Roberto Treviño is an American chef known for his appearances on Iron Chef: America and The Next Iron Chef. He is chef and owner of three restaurants and a bar in the Condado area of San Juan, Puerto Rico.

==Career==
Treviño moved to Puerto Rico in the early 1990s to work as a chef for the inauguration of the El Conquistador Resort in Fajardo, Puerto Rico. In 1996 he quit his job at El Conquistador to open The Parrot Club, a Nuevo Latino restaurant in Old San Juan, where he served as Executive Chef. Following the success of The Parrot Club, Treviño opened two more restaurants in Old San Juan: Dragonfly (2000), specializing in Latin-Asian Cuisine, and Aguaviva (2002), a seafood restaurant.

In 2007, Treviño stepped down as Executive Chef of the three restaurants in Old San Juan and opened the 5,000 square foot Latin-Asian Budatai in Condado as Chef / Owner. He has since opened three more locales of his own in Condado: Bar Gitano which features Spanish tapas and paellas, local watering hole El Barril, and his latest, the 16,000 square foot "criollo kitchen" Casa Lola. His fifth restaurant in Puerto Rico, Rosa Mexicano, a collaboration with NYC restaurateur Howard Greenstone, is set to open in early 2013.

Treviño has cooked dinner at the James Beard Foundation house in New York, & Orlando for their award events, is frequently featured as a guest chef in food events throughout the US and the Caribbean, including the Aspen Food & Wine Classic, Telluride Culinary Festival and the St Croix Food and Wine Festival, and has served as guest chef on Celebrity Cruise Lines ships on several occasions.

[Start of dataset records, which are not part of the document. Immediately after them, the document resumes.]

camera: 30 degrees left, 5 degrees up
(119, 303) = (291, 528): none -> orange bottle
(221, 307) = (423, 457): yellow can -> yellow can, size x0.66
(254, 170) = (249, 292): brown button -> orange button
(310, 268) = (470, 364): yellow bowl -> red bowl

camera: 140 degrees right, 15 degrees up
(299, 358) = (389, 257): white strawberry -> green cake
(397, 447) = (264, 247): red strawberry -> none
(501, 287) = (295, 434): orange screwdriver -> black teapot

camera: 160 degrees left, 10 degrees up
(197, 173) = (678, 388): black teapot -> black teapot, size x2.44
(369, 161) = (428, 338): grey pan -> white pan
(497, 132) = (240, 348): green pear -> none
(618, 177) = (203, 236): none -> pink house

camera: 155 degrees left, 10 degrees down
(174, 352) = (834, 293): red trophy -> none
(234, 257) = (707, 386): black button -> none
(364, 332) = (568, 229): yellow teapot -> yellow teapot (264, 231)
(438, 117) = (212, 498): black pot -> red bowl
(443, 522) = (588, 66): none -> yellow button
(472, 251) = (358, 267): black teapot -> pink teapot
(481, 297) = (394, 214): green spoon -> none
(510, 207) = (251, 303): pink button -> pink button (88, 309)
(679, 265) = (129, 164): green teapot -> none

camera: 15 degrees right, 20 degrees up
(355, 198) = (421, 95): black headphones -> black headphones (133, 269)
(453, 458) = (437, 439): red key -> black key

He has made numerous television appearances both in Puerto Rico and the US, including a battle against renowned Chef Mario Batali on Iron Chef: America, as a contestant on The Next Iron Chef, with Rachael Ray on her show $40 a Day, as well as on his own local shows Kandela and the currently running 4 Minutos con Chef Treviño on WIPR-TV.

In late 2011 Treviño launched CookShop, a production company specializing in television production and live events. Up to date CookShop has produced Treviño's series 4 Minutos con Chef Treviño and presented the Food & Fashion Festival, a once a year event which was attended by more than 3,000 guests on its inaugural date.